▶ QUESTIONS
a – Please answer these questions from the Parkinson's disease text, one line each:
(i) Which drug can provide continuous dopaminergic stimulation?
(ii) What risk do ergot-derived dopamine agonists increase?
(iii) What should a patient who develops psychotic symptoms be examined for?
b – Decide whether each statement agrees with the Parkinson's disease text, and support each yes or no with a quotation from it:
(i) Essential tremor improves with alcohol.
(ii) Anticholinergics are recommended as a first choice.
(iii) Normal pressure hydrocephalus responds well to levodopa.

Diagnostic certainty can be improved by using criteria such as those from the UK Parkinson's Disease Society. Genetic testing for familial cases is not yet widely available and, as with other screening tests for untreatable genetic diseases, is of dubious value.

Differential diagnosis of Parkinson's disease

  • Essential tremor - symmetrical, postural, improves with alcohol, no rigidity or hypokinesia;
  • Drug-induced parkinsonism - from neuroleptics, some antiemetics and antidepressants;
  • Vascular parkinsonism - symmetrical, lower body/gait only, tremor uncommon, poor response to levodopa;
  • Multiple system atrophy - early pronounced autonomic features, parkinsonism, poor response to levodopa, cerebellar signs, pyramidal signs;
  • Progressive supranuclear palsy - early falls, parkinsonism, poor response to levodopa, loss of vertical eye movements, speech and swallowing problems, early dementia;
  • Corticobasal degeneration - asymmetrical parkinsonism, poor response to levodopa, early dementia, limb apraxia, cortical sensory loss, pyramidal signs;
  • Wilson's disease - young onset parkinsonism or trembly/dystonic movement disorder, liver disease, psychiatric features, Kayser-Fleischer rings;
  • Lewy body dementia - early dementia, fluctuating cognitive function, visual hallucinations, parkinsonism;
  • Normal pressure hydrocephalus - gait apraxia, cognitive impairment, urinary incontinence, parkinsonism, no response to levodopa.

3. Management
There is no evidence to support one particular drug as the initial choice in treating Parkinson's disease.

First-line treatment
Levodopa (given with a peripheral decarboxylase inhibitor) is the most effective parkinsonism drug but is associated with motor fluctuations and dyskinesias after a few years. Its early use is recommended in older patients as they are less prone to motor complications and more sensitive to neuropsychiatric effects of other agents.

Non-ergot dopamine agonists, such as ropinirole and pramipexole, are effective in early Parkinson's. They carry a lower risk of motor complications than levodopa, but a greater risk of neuropsychiatric effects. Continuous dopaminergic stimulation can be provided using rotigotine. Ergot-derived dopamine agonists are not recommended first line as they increase the risk of fibrotic reactions.

MAO-B inhibitors can be used as first-line therapy. Although they have only modest anti-parkinsonian effects, they could be neuroprotective.

Dual therapy
Monotherapy will eventually fail to control motor symptoms in many patients. In the absence of motor fluctuations, dyskinesias and neuropsychiatric features, dual therapy with levodopa and a dopamine agonist is recommended. For patients on a MAO-B inhibitor, either a dopamine agonist or levodopa can be added. If motor fluctuations, dyskinesias or neuropsychiatric features are present management needs specialist input.

Other treatments that can be added include MAO-B inhibitors, dopamine agonists, and controlled-release levodopa. Anticholinergics may also be effective, although these are not recommended as a first choice because of side-effects.

Motor fluctuations can also be managed by adjusting the frequency of daytime levodopa, avoiding administration at mealtimes or switching the patient to a low-protein diet. If these measures fail then consideration should be given to subcutaneous apomorphine, deep brain stimulation (DBS) or levodopa enteric gel.

Dyskinesias can be managed by adding amantadine, reducing levodopa or MAO-B or COMT inhibitors. If these measures are ineffective, the patient should be considered for apomorphine infusion or DBS, to facilitate reduction of levodopa.

Depression should be treated with SSRIs or tricyclics while optimising anti-parkinsonian medication.

Drugs aggravating dementia such as anticholinergics or amantadine, should be discontinued; cholinesterase inhibitors may help to improve cognitive function.

A patient who develops psychotic symptoms should be examined for sepsis or a metabolic disorder. If these are absent, anti-parkinsonian drugs should be reduced.

▶ DATA SHOWN
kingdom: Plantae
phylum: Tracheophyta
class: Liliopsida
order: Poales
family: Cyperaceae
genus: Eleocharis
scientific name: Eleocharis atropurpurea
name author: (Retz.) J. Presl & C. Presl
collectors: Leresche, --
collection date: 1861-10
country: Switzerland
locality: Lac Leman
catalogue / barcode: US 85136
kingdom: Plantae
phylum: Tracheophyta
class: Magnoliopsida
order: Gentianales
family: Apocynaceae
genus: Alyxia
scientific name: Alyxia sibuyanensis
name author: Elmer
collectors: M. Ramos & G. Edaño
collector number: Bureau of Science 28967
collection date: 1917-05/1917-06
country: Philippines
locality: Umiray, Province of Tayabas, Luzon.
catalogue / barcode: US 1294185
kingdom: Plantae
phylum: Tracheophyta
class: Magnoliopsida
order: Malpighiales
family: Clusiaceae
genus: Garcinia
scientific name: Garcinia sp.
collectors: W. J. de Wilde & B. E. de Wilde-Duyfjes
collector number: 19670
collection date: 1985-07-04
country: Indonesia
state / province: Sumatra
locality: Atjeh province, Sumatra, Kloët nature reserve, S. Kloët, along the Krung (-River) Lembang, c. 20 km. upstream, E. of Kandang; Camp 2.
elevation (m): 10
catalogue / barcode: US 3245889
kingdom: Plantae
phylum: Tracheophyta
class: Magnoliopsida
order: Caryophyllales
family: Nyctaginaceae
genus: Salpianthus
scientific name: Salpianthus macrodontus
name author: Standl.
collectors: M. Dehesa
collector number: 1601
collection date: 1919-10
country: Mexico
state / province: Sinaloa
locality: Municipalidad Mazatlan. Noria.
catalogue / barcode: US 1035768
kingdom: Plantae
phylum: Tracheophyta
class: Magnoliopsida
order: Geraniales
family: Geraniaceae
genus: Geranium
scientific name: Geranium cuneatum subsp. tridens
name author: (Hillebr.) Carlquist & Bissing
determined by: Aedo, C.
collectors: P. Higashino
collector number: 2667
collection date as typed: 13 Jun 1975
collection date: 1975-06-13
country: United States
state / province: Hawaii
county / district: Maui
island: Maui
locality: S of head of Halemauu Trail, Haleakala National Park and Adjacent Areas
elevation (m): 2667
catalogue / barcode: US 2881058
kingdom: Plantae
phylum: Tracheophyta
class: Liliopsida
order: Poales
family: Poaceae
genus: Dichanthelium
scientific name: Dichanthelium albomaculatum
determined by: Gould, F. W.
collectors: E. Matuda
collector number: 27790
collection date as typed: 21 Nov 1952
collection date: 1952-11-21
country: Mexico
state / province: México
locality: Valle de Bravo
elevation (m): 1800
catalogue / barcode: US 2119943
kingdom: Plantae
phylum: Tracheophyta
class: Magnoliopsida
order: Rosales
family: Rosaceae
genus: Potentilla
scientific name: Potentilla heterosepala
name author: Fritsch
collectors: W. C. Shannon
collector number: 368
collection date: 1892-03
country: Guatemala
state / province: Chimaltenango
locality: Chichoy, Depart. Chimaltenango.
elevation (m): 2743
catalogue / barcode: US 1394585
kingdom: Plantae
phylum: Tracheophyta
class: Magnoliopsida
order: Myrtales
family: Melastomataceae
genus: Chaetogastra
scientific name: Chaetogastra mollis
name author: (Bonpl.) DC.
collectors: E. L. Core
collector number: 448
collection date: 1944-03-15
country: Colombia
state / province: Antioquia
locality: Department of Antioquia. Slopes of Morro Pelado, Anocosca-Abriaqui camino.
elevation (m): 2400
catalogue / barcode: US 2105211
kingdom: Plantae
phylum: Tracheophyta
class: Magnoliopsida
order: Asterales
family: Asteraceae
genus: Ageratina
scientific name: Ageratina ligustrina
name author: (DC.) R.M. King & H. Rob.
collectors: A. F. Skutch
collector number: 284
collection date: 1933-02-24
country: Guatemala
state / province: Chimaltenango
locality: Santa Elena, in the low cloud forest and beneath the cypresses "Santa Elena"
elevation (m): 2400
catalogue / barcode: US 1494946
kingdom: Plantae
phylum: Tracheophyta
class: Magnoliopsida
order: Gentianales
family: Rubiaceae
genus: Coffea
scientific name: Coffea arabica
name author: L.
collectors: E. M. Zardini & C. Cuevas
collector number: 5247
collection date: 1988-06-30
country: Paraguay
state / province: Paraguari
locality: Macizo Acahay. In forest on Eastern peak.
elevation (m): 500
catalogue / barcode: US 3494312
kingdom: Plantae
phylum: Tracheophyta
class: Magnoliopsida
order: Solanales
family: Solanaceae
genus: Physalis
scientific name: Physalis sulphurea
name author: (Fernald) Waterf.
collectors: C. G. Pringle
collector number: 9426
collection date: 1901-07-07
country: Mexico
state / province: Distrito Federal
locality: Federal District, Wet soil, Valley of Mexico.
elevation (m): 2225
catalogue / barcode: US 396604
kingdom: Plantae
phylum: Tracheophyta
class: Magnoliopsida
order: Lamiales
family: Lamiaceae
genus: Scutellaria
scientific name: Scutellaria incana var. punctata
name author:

▶ ANSWERS TO THE TASKS
a –
(i) Rotigotine.
(ii) The risk of fibrotic reactions.
(iii) Sepsis or a metabolic disorder.

b –
(i) Yes: "improves with alcohol"
(ii) No: "these are not recommended as a first choice because of side-effects"
(iii) No: "no response to levodopa"